===== Provided records =====

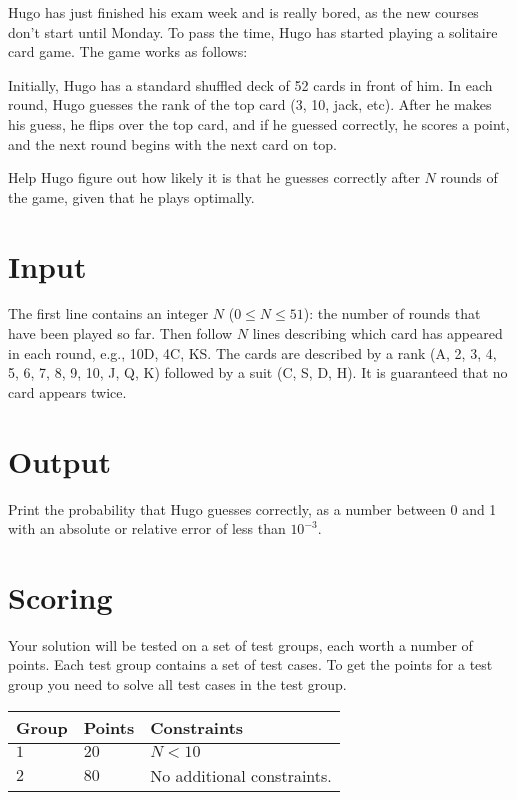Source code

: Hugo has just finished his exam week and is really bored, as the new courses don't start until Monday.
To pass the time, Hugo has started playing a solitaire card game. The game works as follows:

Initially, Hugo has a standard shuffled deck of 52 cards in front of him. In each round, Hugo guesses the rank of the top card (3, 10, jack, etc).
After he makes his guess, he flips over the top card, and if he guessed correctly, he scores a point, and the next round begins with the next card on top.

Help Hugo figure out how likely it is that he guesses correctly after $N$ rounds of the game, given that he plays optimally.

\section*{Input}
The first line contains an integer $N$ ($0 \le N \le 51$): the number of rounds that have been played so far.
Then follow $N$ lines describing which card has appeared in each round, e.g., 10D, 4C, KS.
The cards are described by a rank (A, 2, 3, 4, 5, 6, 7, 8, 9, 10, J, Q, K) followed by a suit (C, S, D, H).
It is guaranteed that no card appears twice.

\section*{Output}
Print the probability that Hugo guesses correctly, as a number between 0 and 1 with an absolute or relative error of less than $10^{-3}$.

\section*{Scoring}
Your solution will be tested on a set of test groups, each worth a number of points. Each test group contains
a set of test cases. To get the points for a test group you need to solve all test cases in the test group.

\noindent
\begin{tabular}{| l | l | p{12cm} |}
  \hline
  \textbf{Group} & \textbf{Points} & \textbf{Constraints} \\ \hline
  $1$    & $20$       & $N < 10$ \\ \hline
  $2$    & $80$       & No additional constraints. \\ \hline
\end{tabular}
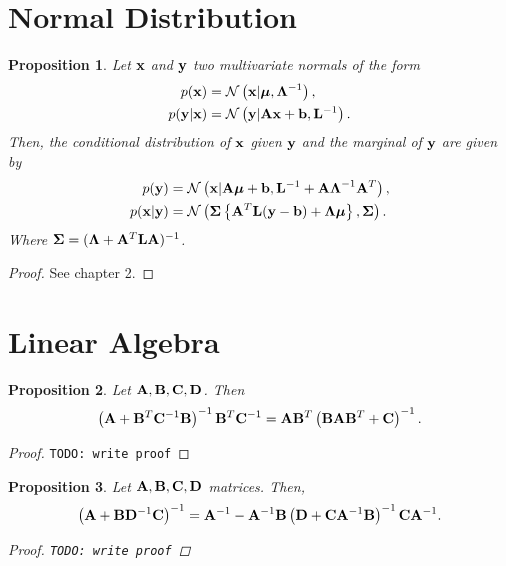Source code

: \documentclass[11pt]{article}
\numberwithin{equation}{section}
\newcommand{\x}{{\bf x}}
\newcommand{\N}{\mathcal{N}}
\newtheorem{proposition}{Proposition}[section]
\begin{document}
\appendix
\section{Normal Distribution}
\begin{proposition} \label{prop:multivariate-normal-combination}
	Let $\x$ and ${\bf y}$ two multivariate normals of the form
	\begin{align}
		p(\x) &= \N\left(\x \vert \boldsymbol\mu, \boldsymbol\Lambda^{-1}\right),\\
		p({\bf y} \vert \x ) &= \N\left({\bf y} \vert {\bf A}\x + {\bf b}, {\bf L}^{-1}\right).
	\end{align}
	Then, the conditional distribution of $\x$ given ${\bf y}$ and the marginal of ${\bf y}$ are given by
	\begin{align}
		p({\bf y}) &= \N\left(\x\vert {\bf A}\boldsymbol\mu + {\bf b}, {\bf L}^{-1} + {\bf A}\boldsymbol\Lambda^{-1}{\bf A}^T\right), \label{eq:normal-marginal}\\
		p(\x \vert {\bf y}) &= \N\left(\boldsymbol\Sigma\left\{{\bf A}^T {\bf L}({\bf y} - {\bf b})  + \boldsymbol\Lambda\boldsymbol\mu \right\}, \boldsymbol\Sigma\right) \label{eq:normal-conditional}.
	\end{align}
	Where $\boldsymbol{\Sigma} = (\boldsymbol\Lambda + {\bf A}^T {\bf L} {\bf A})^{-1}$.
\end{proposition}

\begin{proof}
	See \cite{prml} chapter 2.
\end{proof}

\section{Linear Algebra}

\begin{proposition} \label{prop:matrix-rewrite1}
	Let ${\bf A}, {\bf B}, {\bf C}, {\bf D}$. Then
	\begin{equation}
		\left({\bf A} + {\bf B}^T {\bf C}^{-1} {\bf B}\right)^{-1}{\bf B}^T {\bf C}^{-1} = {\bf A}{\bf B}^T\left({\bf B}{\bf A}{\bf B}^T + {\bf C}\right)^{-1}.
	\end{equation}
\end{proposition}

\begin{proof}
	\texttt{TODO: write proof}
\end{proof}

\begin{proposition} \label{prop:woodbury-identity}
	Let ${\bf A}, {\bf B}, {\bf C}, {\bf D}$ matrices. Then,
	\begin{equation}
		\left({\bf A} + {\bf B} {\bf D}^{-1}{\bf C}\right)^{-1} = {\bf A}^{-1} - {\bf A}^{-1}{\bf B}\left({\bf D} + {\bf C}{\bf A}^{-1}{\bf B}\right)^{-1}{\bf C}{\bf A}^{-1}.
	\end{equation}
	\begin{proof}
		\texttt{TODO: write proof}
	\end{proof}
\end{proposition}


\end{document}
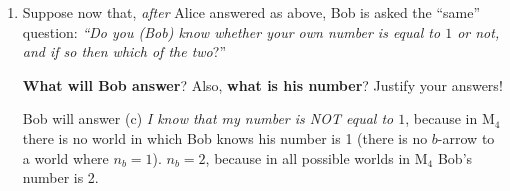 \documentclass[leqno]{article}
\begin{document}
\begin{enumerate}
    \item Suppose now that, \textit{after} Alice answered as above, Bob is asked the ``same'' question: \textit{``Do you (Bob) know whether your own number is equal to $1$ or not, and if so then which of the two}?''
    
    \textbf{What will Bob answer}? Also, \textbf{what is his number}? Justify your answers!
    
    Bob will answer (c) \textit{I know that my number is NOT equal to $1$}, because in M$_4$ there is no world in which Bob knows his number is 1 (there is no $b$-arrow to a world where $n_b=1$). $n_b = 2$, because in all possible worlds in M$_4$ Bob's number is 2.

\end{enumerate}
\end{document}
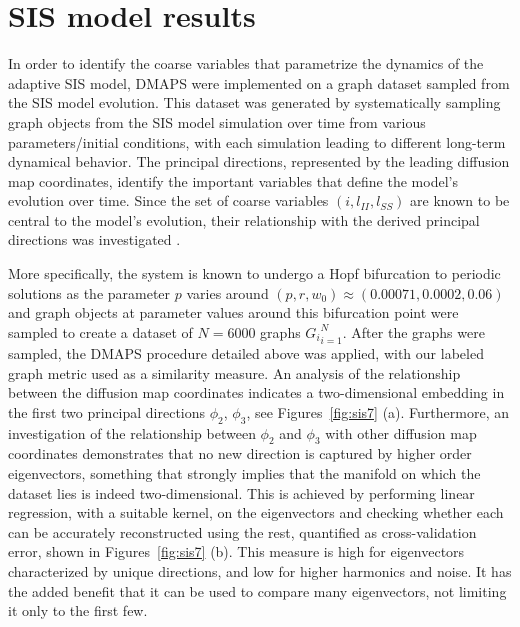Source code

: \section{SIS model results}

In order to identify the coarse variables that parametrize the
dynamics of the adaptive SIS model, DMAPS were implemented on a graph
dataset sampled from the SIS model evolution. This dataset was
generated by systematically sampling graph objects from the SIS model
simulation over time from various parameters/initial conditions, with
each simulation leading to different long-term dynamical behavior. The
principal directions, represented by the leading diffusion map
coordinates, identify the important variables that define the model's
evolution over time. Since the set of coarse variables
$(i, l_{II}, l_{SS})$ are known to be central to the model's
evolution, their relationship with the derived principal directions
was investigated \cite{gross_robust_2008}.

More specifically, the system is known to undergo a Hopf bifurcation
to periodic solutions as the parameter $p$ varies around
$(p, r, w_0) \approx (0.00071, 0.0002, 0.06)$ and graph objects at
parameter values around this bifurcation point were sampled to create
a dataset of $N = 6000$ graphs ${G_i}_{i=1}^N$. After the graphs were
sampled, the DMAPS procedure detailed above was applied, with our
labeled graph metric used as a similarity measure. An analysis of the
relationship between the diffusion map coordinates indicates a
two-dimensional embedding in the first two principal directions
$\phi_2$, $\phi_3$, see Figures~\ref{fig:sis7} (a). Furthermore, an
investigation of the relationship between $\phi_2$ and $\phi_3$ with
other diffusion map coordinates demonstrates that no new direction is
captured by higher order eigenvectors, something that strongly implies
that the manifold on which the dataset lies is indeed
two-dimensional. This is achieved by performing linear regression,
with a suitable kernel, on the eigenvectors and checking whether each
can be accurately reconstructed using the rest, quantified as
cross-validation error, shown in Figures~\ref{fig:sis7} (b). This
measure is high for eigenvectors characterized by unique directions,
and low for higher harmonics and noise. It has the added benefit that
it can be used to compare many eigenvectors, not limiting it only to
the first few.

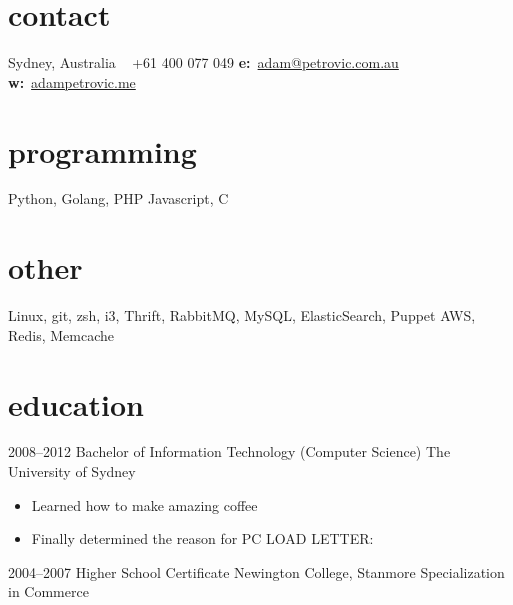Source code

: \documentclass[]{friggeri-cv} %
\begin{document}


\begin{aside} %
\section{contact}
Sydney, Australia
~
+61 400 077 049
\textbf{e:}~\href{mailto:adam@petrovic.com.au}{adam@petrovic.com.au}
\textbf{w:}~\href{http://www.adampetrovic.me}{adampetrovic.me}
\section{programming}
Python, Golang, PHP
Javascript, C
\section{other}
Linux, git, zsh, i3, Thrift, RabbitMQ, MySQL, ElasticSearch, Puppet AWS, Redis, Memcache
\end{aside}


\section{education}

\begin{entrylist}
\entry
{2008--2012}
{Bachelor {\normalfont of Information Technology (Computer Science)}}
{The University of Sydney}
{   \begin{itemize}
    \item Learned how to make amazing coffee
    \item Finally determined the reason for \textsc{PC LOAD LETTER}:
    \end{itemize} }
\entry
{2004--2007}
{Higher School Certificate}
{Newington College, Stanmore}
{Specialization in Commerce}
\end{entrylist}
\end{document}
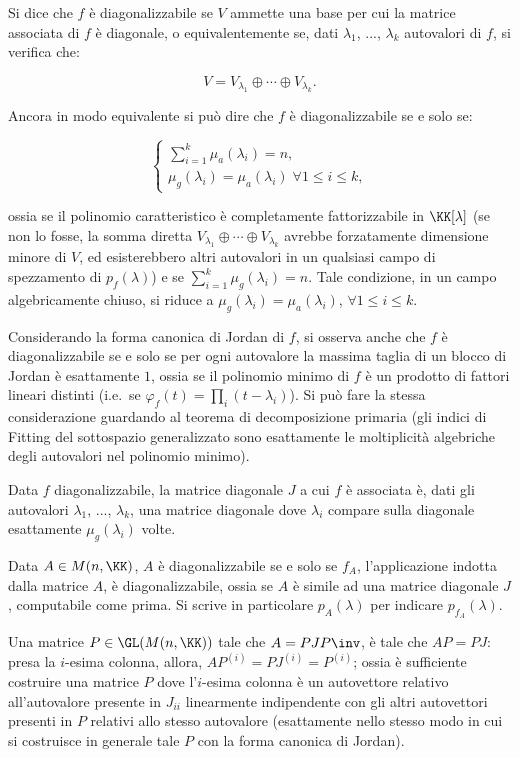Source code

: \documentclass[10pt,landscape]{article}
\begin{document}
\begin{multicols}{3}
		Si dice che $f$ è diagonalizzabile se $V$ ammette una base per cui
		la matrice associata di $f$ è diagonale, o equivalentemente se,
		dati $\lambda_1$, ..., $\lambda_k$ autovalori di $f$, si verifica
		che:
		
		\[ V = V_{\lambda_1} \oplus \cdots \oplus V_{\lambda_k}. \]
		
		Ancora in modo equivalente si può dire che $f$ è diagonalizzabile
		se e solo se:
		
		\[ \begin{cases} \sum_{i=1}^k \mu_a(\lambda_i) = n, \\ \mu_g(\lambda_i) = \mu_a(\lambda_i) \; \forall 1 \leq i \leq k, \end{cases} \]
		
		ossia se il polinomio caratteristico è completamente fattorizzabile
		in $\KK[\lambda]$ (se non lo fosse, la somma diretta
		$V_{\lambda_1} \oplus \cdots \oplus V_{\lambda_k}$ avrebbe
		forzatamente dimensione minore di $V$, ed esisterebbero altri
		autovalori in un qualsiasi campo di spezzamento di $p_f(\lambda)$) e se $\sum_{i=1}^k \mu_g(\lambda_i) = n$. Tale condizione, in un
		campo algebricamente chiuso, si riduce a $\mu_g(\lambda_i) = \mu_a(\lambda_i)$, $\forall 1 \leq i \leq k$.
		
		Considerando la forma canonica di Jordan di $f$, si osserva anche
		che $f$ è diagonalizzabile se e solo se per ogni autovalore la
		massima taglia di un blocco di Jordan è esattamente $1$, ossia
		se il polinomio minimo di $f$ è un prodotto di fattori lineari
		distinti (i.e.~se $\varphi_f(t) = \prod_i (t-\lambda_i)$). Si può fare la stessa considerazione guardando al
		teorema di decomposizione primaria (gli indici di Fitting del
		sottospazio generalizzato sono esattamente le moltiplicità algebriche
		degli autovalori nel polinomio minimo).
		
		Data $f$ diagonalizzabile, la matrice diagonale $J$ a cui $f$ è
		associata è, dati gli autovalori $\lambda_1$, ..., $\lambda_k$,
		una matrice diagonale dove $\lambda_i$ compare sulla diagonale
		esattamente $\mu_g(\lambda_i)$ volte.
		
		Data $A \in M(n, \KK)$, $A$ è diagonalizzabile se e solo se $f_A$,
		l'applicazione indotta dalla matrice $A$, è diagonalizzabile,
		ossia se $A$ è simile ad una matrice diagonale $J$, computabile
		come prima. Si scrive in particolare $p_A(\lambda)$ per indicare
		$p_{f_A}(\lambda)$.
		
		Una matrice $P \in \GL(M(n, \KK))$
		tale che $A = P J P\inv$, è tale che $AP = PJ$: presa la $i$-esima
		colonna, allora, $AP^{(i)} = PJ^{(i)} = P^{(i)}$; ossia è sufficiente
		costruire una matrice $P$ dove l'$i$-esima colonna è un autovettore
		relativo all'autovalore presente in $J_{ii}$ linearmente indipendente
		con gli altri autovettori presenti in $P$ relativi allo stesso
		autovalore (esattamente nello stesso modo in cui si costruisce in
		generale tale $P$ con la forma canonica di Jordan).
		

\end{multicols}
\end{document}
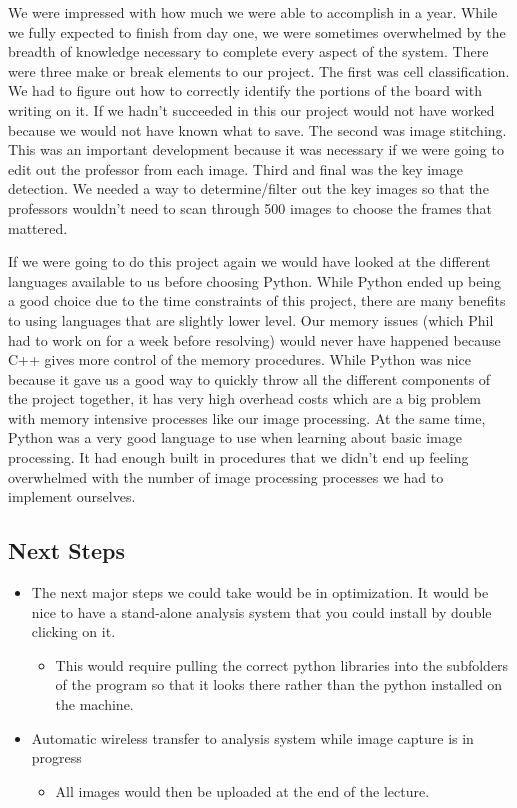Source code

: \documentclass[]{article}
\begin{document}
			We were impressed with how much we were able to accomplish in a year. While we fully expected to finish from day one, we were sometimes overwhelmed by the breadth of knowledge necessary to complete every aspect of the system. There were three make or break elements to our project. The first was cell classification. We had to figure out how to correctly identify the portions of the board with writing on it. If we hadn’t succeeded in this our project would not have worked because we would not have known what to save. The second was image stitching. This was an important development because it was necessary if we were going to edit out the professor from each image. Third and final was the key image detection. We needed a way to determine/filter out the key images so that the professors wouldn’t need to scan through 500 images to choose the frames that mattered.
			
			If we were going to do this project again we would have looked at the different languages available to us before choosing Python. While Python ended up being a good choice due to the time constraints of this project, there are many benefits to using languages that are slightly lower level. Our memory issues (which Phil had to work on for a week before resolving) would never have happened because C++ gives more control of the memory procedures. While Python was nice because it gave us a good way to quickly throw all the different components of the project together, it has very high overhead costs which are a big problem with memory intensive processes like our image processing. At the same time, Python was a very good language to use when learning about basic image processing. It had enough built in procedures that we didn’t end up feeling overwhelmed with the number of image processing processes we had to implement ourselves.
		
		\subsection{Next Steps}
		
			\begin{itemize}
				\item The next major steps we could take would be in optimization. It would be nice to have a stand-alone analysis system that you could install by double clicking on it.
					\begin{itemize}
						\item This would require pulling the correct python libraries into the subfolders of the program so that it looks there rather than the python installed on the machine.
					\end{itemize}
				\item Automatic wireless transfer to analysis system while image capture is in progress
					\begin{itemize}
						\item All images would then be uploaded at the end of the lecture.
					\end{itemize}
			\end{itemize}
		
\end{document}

=====

Problem statement => Exact copy, pictures excluded: every line above from the one containing "tale che $A = P" to the one containing "We were impressed", inclusive, and nothing more.

Completed task =>
		tale che $A = P J P\inv$, è tale che $AP = PJ$: presa la $i$-esima
		colonna, allora, $AP^{(i)} = PJ^{(i)} = P^{(i)}$; ossia è sufficiente
		costruire una matrice $P$ dove l'$i$-esima colonna è un autovettore
		relativo all'autovalore presente in $J_{ii}$ linearmente indipendente
		con gli altri autovettori presenti in $P$ relativi allo stesso
		autovalore (esattamente nello stesso modo in cui si costruisce in
		generale tale $P$ con la forma canonica di Jordan).
		

\end{multicols}
\end{document}
Source code

: \documentclass[]{article}
\begin{document}
			We were impressed with how much we were able to accomplish in a year. While we fully expected to finish from day one, we were sometimes overwhelmed by the breadth of knowledge necessary to complete every aspect of the system. There were three make or break elements to our project. The first was cell classification. We had to figure out how to correctly identify the portions of the board with writing on it. If we hadn’t succeeded in this our project would not have worked because we would not have known what to save. The second was image stitching. This was an important development because it was necessary if we were going to edit out the professor from each image. Third and final was the key image detection. We needed a way to determine/filter out the key images so that the professors wouldn’t need to scan through 500 images to choose the frames that mattered.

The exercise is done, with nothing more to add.